Click to open blank staves [Tip: hold Ctrl and click a link to open it in a new tab. (Hide tip)] .

Discussion

Example 14 Reduced version of Example 13

Example 14 shows my solution. Do not worry if your result is not identical to mine. Here are some points at which you may have decided to analyse the melody slightly differently from my version.

  • You might have analysed the melody of the first bar differently, keeping the E as the second minim in the treble and omitting the G, or even keeping the C as a semibreve. These would not be straightforwardly wrong as analyses. My reason for hearing the melody as an ascent from C to G is based on large-scale lines in the whole of the phrase. The G is the highest consonant note of the bar, and I think this makes the ear connect this top G with the A that follows in bar 3, giving a smooth sense of line. This connection is indicated by the arrow in Example 14. The same consideration – the influence of large-scale lines – leads me to leave out the top C at the end of bar 3, as I mentioned when discussing types of arpeggiation in Section 3.4 above.

  • Similarly, you might have been tempted to write a minim G in the treble at bar 4. This would be more consonant than the F that follows it. Here, though, I think that the F is truly the main melodic note, because this analysis shows it to be part of a smooth descending line. In addition it forces us, by the very fact of being locally dissonant, to expect the resolution to E over C (which is the goal of the phrase) far more strongly. If you are able, you might like to try playing both versions.

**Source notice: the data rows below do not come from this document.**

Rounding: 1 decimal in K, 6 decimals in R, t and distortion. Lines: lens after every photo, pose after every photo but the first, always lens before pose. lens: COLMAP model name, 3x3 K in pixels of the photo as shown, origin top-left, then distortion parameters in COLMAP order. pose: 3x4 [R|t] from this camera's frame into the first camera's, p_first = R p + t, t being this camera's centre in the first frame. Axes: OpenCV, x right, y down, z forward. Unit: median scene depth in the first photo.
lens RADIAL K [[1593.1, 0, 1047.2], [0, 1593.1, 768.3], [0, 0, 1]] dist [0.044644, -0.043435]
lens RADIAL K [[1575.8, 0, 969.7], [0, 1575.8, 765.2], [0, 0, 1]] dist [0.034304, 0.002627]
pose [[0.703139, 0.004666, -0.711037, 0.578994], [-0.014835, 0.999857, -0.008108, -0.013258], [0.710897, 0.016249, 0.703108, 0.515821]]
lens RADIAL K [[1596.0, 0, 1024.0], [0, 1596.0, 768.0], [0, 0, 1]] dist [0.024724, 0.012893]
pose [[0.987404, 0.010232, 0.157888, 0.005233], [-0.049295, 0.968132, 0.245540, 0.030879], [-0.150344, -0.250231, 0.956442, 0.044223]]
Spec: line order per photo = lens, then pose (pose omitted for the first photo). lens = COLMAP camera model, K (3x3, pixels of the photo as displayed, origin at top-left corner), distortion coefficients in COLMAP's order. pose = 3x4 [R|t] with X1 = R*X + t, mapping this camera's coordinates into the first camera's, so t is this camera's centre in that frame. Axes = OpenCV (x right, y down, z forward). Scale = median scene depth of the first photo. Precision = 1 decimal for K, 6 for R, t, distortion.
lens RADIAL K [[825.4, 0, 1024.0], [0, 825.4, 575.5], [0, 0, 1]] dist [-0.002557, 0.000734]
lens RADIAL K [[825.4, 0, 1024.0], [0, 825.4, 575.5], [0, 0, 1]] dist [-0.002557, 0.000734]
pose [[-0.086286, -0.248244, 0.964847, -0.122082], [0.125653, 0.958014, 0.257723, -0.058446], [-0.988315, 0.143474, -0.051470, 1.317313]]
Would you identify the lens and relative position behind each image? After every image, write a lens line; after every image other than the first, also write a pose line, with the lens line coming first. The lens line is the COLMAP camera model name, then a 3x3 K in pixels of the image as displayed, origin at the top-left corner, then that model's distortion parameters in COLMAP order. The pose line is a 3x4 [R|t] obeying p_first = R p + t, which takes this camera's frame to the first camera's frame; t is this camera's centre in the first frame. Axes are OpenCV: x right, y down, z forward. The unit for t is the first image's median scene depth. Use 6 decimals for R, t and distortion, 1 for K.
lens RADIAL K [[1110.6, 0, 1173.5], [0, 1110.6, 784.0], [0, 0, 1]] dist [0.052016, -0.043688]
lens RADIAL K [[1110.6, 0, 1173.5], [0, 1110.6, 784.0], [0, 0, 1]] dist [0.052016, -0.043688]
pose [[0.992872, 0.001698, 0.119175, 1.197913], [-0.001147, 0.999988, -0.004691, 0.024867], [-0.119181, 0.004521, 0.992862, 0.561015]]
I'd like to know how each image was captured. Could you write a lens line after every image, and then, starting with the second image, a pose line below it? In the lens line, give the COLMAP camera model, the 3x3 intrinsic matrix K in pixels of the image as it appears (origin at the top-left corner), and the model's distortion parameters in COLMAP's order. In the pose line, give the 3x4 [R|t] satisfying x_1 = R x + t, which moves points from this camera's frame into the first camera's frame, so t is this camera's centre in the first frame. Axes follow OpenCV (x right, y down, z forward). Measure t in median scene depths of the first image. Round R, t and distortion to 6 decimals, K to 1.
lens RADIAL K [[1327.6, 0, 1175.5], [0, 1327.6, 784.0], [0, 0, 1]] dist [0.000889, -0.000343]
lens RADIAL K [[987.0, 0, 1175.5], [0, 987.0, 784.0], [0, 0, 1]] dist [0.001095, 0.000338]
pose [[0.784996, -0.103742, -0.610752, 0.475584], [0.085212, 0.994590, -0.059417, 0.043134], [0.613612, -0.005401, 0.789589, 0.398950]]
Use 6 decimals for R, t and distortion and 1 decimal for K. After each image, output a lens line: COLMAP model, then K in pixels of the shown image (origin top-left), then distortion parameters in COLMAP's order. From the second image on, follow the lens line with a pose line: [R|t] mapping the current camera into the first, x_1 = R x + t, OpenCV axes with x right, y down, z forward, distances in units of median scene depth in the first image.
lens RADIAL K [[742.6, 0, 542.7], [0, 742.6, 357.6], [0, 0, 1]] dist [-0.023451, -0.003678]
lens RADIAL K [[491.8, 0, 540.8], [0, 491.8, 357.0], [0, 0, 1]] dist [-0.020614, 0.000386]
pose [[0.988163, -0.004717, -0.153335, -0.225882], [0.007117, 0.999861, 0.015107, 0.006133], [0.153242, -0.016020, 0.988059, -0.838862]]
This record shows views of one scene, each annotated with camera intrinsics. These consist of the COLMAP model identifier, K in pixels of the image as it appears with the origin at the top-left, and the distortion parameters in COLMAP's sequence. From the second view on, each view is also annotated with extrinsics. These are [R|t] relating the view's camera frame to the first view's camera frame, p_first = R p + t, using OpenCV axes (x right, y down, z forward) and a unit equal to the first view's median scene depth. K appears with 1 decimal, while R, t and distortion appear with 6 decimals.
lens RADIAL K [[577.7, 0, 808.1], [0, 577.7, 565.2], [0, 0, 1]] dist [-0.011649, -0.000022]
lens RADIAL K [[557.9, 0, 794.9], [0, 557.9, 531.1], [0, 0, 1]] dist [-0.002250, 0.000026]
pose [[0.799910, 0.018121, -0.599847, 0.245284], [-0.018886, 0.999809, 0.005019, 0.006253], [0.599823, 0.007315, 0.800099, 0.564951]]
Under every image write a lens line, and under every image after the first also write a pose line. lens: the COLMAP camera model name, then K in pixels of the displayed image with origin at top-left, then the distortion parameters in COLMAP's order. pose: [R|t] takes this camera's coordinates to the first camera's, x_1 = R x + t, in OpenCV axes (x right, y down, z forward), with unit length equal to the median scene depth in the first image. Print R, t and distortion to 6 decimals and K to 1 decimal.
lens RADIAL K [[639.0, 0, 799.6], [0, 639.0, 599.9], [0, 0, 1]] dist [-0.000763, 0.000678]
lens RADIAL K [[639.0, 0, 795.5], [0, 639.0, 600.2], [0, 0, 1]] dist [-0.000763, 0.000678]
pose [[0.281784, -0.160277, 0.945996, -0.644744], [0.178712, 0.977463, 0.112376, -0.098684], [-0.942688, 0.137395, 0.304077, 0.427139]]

  • You might also have written the semibreve descent A–G–F–E (bars 5–8) an octave lower. This is equally good, as the line occurs in both octaves, filled in by semiquaver runs. My reason for preferring the upper octave will become clear in a moment.

Your analytical reduction may have differed from mine in other ways. In any case, make sure that you understand the reasons why I have favoured the solution given as Example 14 before you continue.

This simple analysis presents a foreground analysis of these bars. The foreground, in analytical terms, means the consonant harmony that makes the actual notes of the musical surface make sense. The analysis also reveals something interesting that may not have been immediately apparent from your initial hearing of the work. In fact, the semiquaver passage (bars 5–8), which seems very different in gesture from the opening four-bar theme, is exactly the same in its underlying voice-leading as bars 3–4. In both cases, as the reduction reveals, there is a large line (which I have marked as motive ‘X’ in my suggested solution) moving downwards from the A, though G and F, to E. In bars 3–4, motive X is supported by the repeated bass note C (which moves down to B and back), and in bars 5–8 it is supported by a bass line which moves downwards in parallel tenths. In effect, Mozart has produced a continuation of his first subject which is nothing less than a hidden variation, rhythmically augmented, of the linear motion of bars 3–4. I point this out at this stage to illustrate just how useful even the simplest voice-leading analysis can be in illuminating hidden aspects of a composer's style, and demonstrating hidden links between parts of a composition which may seem highly contrasted at the musical surface.